List, word for word, each line of the items below that contains the string "country". Only lines with matching uppercase and lowercase letters count.
>> begin
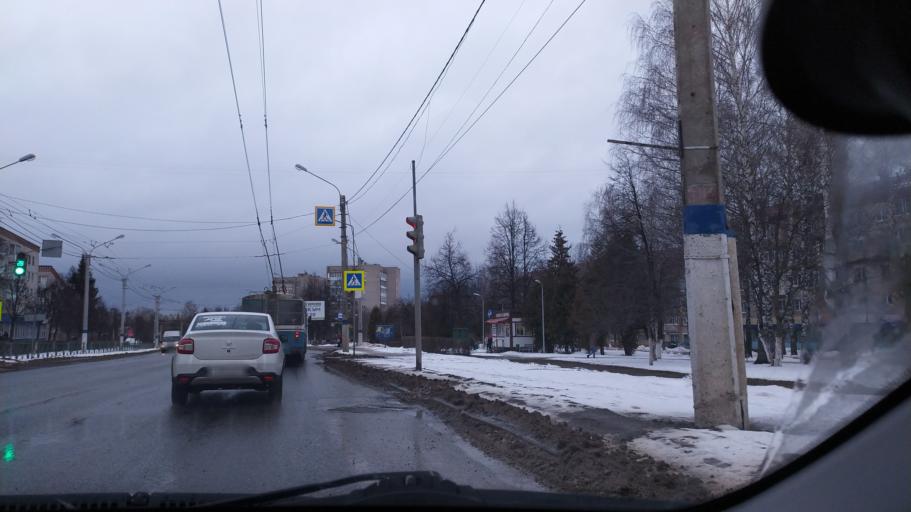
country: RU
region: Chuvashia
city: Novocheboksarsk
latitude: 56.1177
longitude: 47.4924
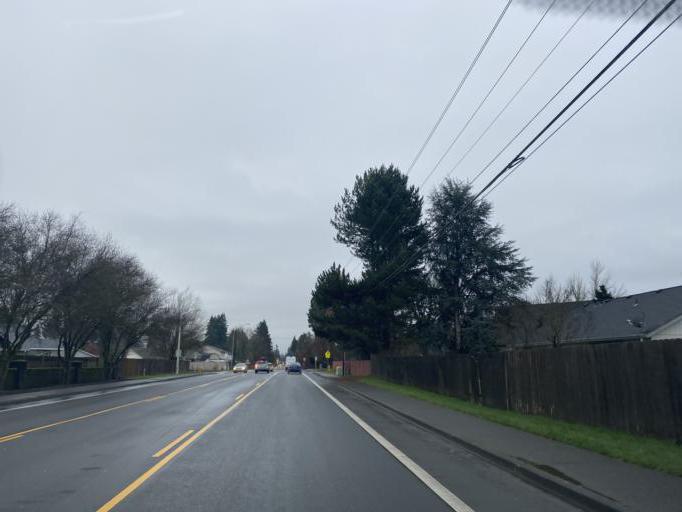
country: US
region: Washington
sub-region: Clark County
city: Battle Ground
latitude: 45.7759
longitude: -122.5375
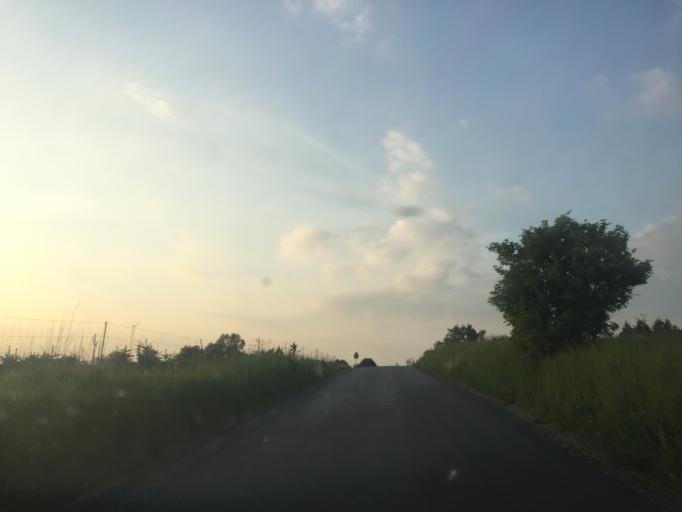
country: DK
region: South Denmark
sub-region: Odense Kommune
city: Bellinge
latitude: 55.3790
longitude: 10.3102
>> end
>> begin
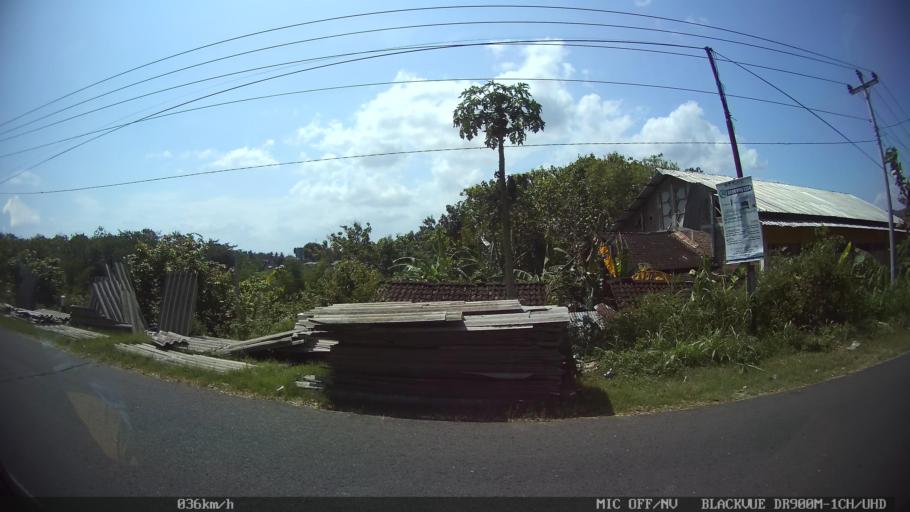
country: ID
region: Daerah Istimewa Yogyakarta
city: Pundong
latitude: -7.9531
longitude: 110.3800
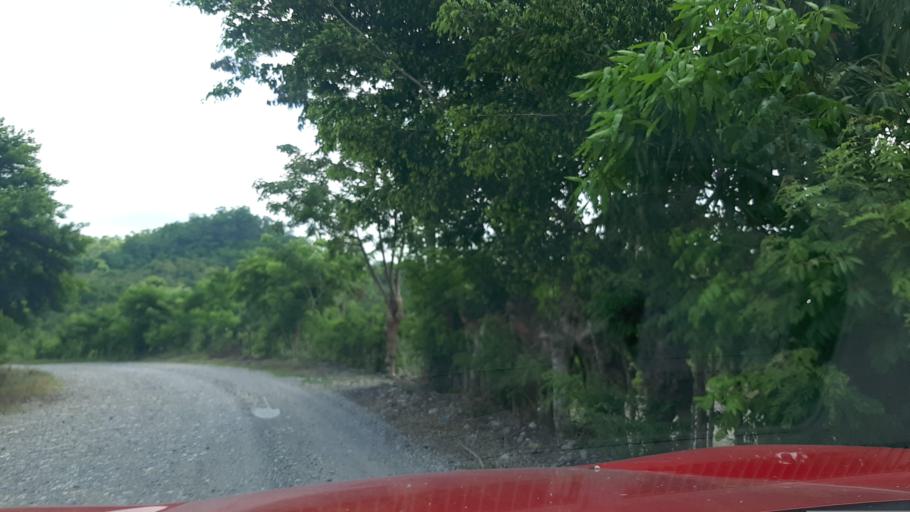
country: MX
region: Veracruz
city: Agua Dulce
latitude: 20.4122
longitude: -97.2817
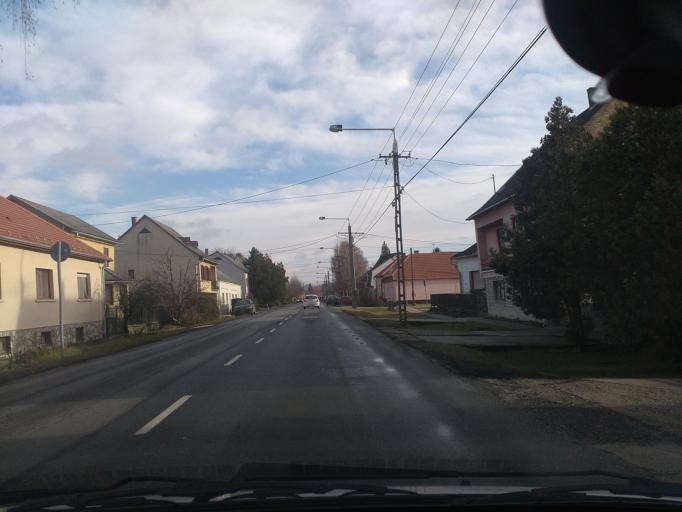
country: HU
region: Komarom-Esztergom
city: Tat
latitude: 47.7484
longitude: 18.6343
>> end
>> begin
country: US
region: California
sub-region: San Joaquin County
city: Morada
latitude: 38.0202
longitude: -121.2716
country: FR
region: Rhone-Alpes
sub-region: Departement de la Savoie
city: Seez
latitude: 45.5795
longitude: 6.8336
>> end
*Correct answer*.
country: RU
country: US
country: DK
country: ID
country: MX
country: HU
country: US
country: FR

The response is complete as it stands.